_Problem to solve_.
Copy every line of the data in which the word "Program" occurs.

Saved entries
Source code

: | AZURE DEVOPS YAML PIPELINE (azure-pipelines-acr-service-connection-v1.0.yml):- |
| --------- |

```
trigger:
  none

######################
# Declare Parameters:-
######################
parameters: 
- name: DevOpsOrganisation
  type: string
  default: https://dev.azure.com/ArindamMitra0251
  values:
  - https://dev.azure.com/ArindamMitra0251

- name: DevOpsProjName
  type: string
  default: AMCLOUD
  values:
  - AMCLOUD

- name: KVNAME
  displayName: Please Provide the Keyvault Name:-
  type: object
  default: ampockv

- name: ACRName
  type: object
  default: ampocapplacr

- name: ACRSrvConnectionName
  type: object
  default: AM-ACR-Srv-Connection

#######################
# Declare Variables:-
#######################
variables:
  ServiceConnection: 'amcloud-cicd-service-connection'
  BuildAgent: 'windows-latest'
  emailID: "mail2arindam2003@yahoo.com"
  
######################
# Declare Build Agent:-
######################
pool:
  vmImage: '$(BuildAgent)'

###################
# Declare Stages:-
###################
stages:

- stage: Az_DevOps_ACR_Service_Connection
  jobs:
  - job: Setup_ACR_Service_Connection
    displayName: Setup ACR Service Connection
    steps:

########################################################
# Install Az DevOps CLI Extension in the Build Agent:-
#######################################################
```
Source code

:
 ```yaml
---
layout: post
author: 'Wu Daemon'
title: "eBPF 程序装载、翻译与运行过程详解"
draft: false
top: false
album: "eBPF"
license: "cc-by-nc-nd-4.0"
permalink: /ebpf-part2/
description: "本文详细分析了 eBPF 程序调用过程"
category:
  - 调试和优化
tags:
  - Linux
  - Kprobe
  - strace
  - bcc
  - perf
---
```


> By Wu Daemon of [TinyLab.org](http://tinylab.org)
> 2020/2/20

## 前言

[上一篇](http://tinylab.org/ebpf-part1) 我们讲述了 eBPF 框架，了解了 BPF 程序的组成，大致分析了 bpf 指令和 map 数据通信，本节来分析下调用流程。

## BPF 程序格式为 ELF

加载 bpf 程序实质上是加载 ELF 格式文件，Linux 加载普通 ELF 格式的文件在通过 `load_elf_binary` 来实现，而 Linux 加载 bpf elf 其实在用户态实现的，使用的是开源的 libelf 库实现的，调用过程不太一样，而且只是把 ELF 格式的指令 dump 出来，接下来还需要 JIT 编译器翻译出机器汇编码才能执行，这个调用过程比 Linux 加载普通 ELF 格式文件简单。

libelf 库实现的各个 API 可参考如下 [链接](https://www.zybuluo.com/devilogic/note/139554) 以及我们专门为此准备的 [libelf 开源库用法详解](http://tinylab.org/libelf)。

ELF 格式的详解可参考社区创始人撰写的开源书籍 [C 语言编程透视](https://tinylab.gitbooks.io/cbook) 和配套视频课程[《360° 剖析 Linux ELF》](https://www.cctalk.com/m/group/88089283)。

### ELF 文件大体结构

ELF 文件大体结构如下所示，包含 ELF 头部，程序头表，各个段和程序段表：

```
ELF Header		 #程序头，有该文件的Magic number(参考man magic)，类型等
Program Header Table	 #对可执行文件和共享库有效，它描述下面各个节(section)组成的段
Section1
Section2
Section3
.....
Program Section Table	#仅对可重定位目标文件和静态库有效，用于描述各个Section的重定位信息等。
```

_Your solution_.
Program Header Table	 #对可执行文件和共享库有效，它描述下面各个节(section)组成的段
Program Section Table	#仅对可重定位目标文件和静态库有效，用于描述各个Section的重定位信息等。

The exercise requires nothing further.